Reading passage:
BEGIN

This corporate action follows the conversion of approximately $0.3 million in outstanding promissory notes into 253,205 shares of Series A Preferred Stock on June 28, 2024. The notes were converted by an accredited investor, as defined by the Securities Act. The shares were issued under an exemption from registration requirements, implying that they are not available for public sale without proper registration or a specific exemption.

The Series A Preferred Stock comes with specific rights and restrictions, including conversion provisions and limitations on ownership and share caps. These terms were initially outlined in a Certificate of Designation filed on January 8, 2024, and subsequently amended on April 19, 2024. The latest amendment, as of June 28, 2024, was included in the same filing as the Certificate of Amendment.

The conversion price for the Series A Preferred Stock is set to be at least equal to or above the closing price of the company's common stock on the Nasdaq Stock Market on the last trading day before the date the Series A Certificate was approved by the board, subject to standard adjustments.

Interactive Strength's strategic move to increase its preferred stock capacity indicates a potential for raising additional capital or restructuring current debts. The company's common stock is listed on the Nasdaq Stock Market under the ticker TRNR.

In other recent news, Interactive Strength Inc. has made substantial financial adjustments, including modifying the terms of a convertible note and warrant with an investor, and terminating a common stock purchase agreement. The Texas-based electronic equipment manufacturer has reduced the conversion price of the senior unsecured convertible note to $4.00, with the remaining principal amount standing at $150,171.02. The exercise price of the associated warrant has also been adjusted to $4.00, thus increasing the shares of common stock issuable under the warrant to 288,900 shares.

The company also declared a 1-for-40 reverse stock split, aiming to comply with the Nasdaq Capital Market's minimum bid price requirement. This action is expected to reduce the number of Interactive Strength's outstanding shares from about 26.6 million to approximately 664,526. Furthermore, Interactive Strength raised approximately $1 million through a registered direct offering and concurrent private placement, selling over 5 million shares of its common stock alongside unregistered warrants, with H.C. Wainwright & Co. serving as the exclusive placement agent.

In addition, Interactive Strength converted $3 million of its $8 million senior loan into equity, effectively reducing its debt liabilities. The maturity date for the remaining balance has been extended to December 2024. These recent developments highlight the company's strategic financial maneuvers aimed at managing its debts while expanding its market presence.

END

Task item a: Duplicate every line of the listing, from the line containing "Самовывоз бесплатно" down to the line containing "покупатели выбирают: ПЭК, ТК", with both of those lines included.
The article about Interactive Strength and the listing that comes next are unrelated.

Material supplied:
BEGIN

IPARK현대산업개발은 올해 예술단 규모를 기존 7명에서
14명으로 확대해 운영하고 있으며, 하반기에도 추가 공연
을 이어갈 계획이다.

END
BEGIN

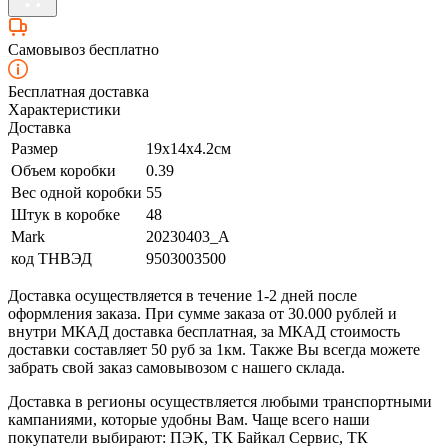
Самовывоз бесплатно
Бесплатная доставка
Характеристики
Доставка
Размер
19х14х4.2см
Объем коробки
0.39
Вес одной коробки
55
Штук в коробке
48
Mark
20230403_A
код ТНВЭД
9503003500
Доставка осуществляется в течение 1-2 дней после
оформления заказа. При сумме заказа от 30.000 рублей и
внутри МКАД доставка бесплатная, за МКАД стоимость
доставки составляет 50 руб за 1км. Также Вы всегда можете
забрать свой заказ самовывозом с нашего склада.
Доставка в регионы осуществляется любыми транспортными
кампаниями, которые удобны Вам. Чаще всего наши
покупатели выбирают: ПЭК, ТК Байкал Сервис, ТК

END
BEGIN

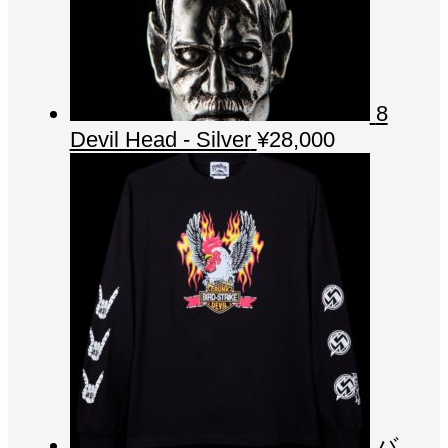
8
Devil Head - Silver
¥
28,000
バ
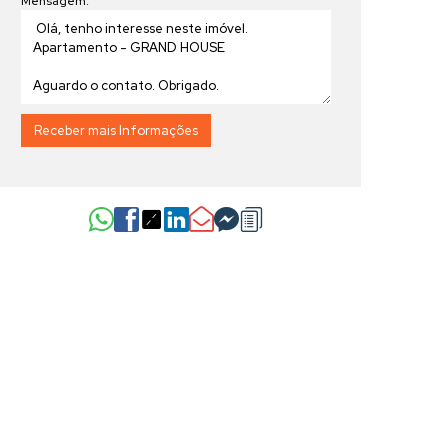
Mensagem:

END

Task item b: Set down the passage from the article about Interactive Strength verbatim, everything from "The conversion price for" down to "to standard adjustments.".

Exercise result a:
Самовывоз бесплатно
Бесплатная доставка
Характеристики
Доставка
Размер
19х14х4.2см
Объем коробки
0.39
Вес одной коробки
55
Штук в коробке
48
Mark
20230403_A
код ТНВЭД
9503003500
Доставка осуществляется в течение 1-2 дней после
оформления заказа. При сумме заказа от 30.000 рублей и
внутри МКАД доставка бесплатная, за МКАД стоимость
доставки составляет 50 руб за 1км. Также Вы всегда можете
забрать свой заказ самовывозом с нашего склада.
Доставка в регионы осуществляется любыми транспортными
кампаниями, которые удобны Вам. Чаще всего наши
покупатели выбирают: ПЭК, ТК Байкал Сервис, ТК

Exercise result b:
The conversion price for the Series A Preferred Stock is set to be at least equal to or above the closing price of the company's common stock on the Nasdaq Stock Market on the last trading day before the date the Series A Certificate was approved by the board, subject to standard adjustments.